If the old saying (usually credited to Ralph Waldo Emerson) about inventors and mousetraps were updated for online advertising in 2010, it would read something like this: "Build the right
mousetrap, and only the highest-quality customers will beat a path to your door." In the early days of the Internet, advertising was about eyeballs, and advertisers were imitating the mass-market
tactics used by their broadcast and print forebears. But breakthroughs in analytics have shed light on the quality of online traffic, changing the focus from lead quantity to lead quality. After all,
what good are impressions if they're seen by the wrong people?
Google built its AdWords model to address this very notion; keywords are priced based on their demand in the
marketplace. In addition to testing different price points, advertisers can test different words, effectively targeting different users to see which ones produce the best conversions. This
is a useful model because advertisers are paying closer to what a customer is actually worth, but it's still a crapshoot: virtually every customer has a different lifetime value, and
hence advertisers find themselves paying based on averages. An online seller of tennis balls might find that some of its customers are worth $3 and some are worth $300, even though each customer was
searching for the same keyword -- "tennis balls" -- on Google.
Having advertisers pay based on the number of eyeballs, clicks or acquisitions (preceding terms
ordered by increasing measurability) is still suboptimal, as there is no real measure of "quality" built in. With standard Cost Per Acquisition (CPA), Cost Per Mille [Impressions] (CPM), and
Cost Per Click (CPC) models, advertisers pay the same price for every broadly identified lead/impression/click, regardless of the lifetime value of the customer.
What if advertisers only paid
for ads that brought paying customers? And, what if advertisers were able to pay more for the good customers and less for the bad ones?
It's time for an online advertising model
that, like Google's AdWords, takes advantage of new optimization technologies to provide easily measurable results for the right metrics: how do I get the right customer, and only the right
customer, and how much does it cost?
PPQ: Pay-Per Quality
It's time to "pay for quality." In the offline world, advertising agencies are exploring
pay-for-performance models (see this recent article from The Economist for more details) as a means
to prove their value, but some are wary: "Some agency executives are skeptical about being paid for value, because it is so subjective."
But in the online advertising world, where
transactions can be easily measured and traced through a series of mouse clicks, paying for performance or quality absolutely makes sense. There are online platforms now that can identify which
traffic sources supply the most valuable customers, optimize the traffic for each advertising offer and adjust the advertiser's costs based on the quality of the lead.
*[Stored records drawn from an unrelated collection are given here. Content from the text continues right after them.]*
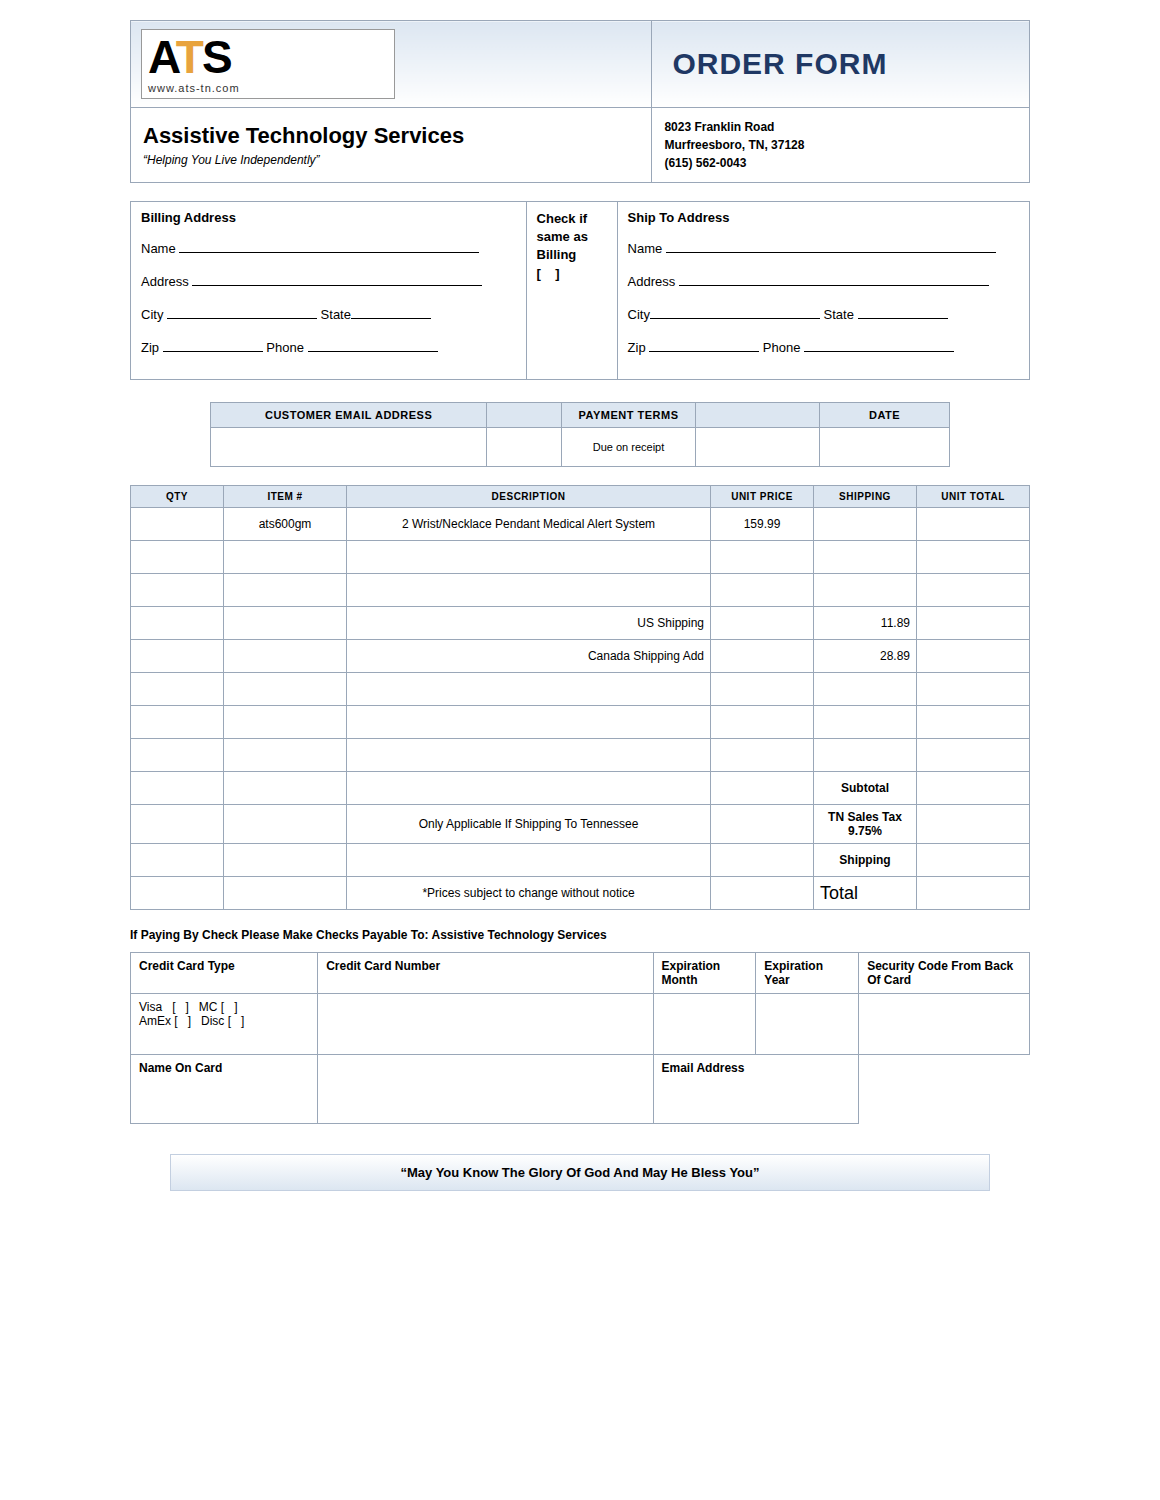| A T S www.ats-tn.com | ORDER FORM |
| Assistive Technology Services “Helping You Live Independently” | 8023 Franklin Road Murfreesboro, TN, 37128 (615) 562-0043 |
| Billing Address Name Address City State Zip Phone | Check if same as Billing [ ] | Ship To Address Name Address City State Zip Phone |
| CUSTOMER EMAIL ADDRESS | | PAYMENT TERMS | | DATE |
| --- | --- | --- | --- | --- |
| | | Due on receipt | | |
| QTY | ITEM # | DESCRIPTION | UNIT PRICE | SHIPPING | UNIT TOTAL |
| --- | --- | --- | --- | --- | --- |
| | ats600gm | 2 Wrist/Necklace Pendant Medical Alert System | 159.99 | | |
| | | US Shipping | | 11.89 | |
| | | Canada Shipping Add | | 28.89 | |
| | | | | Subtotal | |
| | | Only Applicable If Shipping To Tennessee | | TN Sales Tax 9.75% | |
| | | | | Shipping | |
| | | *Prices subject to change without notice | | Total | |
If Paying By Check Please Make Checks Payable To: Assistive Technology Services
| Credit Card Type | Credit Card Number | Expiration Month | Expiration Year | Security Code From Back Of Card |
| Visa [ ] MC [ ] AmEx [ ] Disc [ ] | | | | |
| Name On Card | | Email Address | |
“May You Know The Glory Of God And May He Bless You”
Using this new Pay Per
Quality (PPQ) model, advertisers pay the right price for every lead by analyzing a customer's total lifetime value.
PPQ In Action: Alternative Payments and Online
Advertising
The first implementations of PPQ advertising have been in conjunction with ad-supported payment systems. Increasingly, online retailers are embracing alternative payment
systems like PayPal and Bill Me Later to help reduce shopping card abandonment by streamlining the payment process. Other alternative payment platforms merge advertising and payments with
"ad-supported payment systems." In this scenario, customers "pay" for Retailer A's item (in fact, they get it for free) at checkout when they complete an offer presented from
Advertiser B. These offers from advertisers are highly contextual and can be targeted for each customer based on a variety of criteria.
On the surface, the benefits to customers (a free
product, service or gift card with their purchase), retailers (increase their customers' willingness to pay and make more sales without expensive processing fees) and advertisers (highly targeted
leads with a high lifetime value) are obvious.
But digging a little deeper, you can see that advertisers are actually paying for quality rather than quantity -- as certain alternative payment
platforms use optimization technology to present the right ads at the right time and price leads on a pay-for-performance basis. Some alternative payment platforms include intelligence that recognizes
that each customer is worth a different value. Advertisers then work directly with these payment providers to identify which traffic sources supply the most valuable customers, and the payment
provider adjusts the advertiser's acquisition costs based on this "quality" data.
These trendsetting advertisers are closer than ever to their industry's Holy Grail:
paying only for ads that lead to high-quality customers.